Wednesday 20 November 2019

Flying to the Moon via Gregynog...

Fern Smith and Phil Ralph, directors of Emergence, share a conversational blog about their experiences devising and facilitating change workshops for Welsh Government... 


Fern: Six months ago, Phil and I were ready to begin the first of our workshops at Gregynog House, commissioned by the Welsh Government and Natural Resources Wales – called ‘To the Moon and Back’. 

We’ve been meaning to write something about this whole process since then but somehow it never happened. In the aftermath we were so relieved that the workshops went well - we survived and the feedback was overwhelmingly good – that the last thing we really wanted to do was to revisit the whole process of preparation, planning and production. We moved on after a bit of celebration to preparing, planning and producing the next thing, and then the next and then the next… Sound familiar?  I am feeling a sense of unfinished business and a need to return. To look back in order to move forward. To remember and to harvest the learning…

It was in May 2019, in the fresh green budding Spring, that we spent two lots of two days at Gregynog House in mid Wales with two large groups of Welsh and Wales-based land managers, policy makers, educators, community organisers and growers. We’re planning a meet-up with our commissioners at Welsh Government and Natural Resources Wales in the next few weeks but before that I wanted to sit with and remember what called us to act, to accept the invitation and to put months of preparation time into offering ‘To the Moon and Back’. It’s six months on and I’m asking why did we go, how did we get there and what did we do that it felt like we had spent all our combined lifetimes preparing for it…

Phil: Fern had been telling me about her meetings with Welsh Government for a while. It seems that there was a real concern about how responding to the climate and nature emergencies we face will mean different sectors - sometimes with very different world views - coming together to find new solutions. Building trust and enabling a real sense of community and collaboration will be absolutely vital. This is an increasingly common occurrence as our personal and professional worlds become ever more siloed and specific. 

The upshot of these meetings was that Fern had been commissioned to deliver some pilot workshops bringing together some individuals and groups, in order to look at ways that we might begin to see and hear each other in deeper, more practical ways, with the hope that strong connections and collaborations might result. All of which makes perfect sense when you think about it – the very definition of sustainability stems from systems thinking: the idea that no part of a system is discrete or separate from any other and all parts combine to co-create the world together. Wales, being an unique place with a long history of environmental activism and concern, is arguably an ideal place to look at these issues. 

Fern and I had been looking for projects to work on together, putting our growing skill base of facilitation, systems thinking, group processes and personal transformation together. So, when she asked me if I would work on the pilot workshops with her, it seemed an obvious – if very daunting choice...

## RECORD EXCERPTS
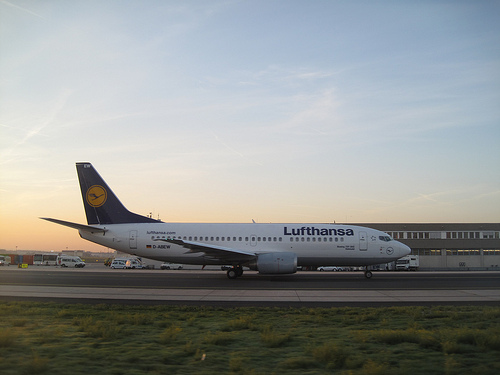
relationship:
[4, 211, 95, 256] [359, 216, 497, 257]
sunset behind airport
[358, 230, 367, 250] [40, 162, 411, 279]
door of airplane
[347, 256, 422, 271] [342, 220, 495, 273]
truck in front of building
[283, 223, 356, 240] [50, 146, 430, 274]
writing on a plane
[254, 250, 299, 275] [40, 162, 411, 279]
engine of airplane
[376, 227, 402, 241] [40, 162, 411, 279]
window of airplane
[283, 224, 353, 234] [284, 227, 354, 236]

--

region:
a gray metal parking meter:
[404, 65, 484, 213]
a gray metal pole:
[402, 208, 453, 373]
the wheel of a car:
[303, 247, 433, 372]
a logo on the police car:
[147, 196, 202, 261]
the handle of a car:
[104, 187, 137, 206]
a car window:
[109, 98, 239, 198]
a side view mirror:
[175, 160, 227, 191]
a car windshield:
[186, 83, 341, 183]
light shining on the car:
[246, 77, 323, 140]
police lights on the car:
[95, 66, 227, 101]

## WHAT YOU NEED TO DO
1/ In the blog post, take the stretch from "The upshot of" through "at these issues." and swap "pilot workshops" for "trial sessions".
2/ Condense the blog post's paragraph beginning "It was in May 2019" into a short bulleted list that keeps its main facts.
Rely on the blog post alone, without the listing.

## ANSWERS TO THE EXERCISE
1/
The upshot of these meetings was that Fern had been commissioned to deliver some trial sessions bringing together some individuals and groups, in order to look at ways that we might begin to see and hear each other in deeper, more practical ways, with the hope that strong connections and collaborations might result. All of which makes perfect sense when you think about it – the very definition of sustainability stems from systems thinking: the idea that no part of a system is discrete or separate from any other and all parts combine to co-create the world together. Wales, being an unique place with a long history of environmental activism and concern, is arguably an ideal place to look at these issues.

2/
- In May 2019, we spent two lots of two days at Gregynog House in mid Wales.
- We worked with two large groups of Welsh and Wales-based land managers, policy makers, educators, community organisers and growers.
- A meet-up with the commissioners at Welsh Government and Natural Resources Wales is planned in the next few weeks.
- Before that, I wanted to recall what led us to accept the invitation and put months of preparation into offering 'To the Moon and Back'.
- Six months on, I'm asking why we went, how we got there and what we did.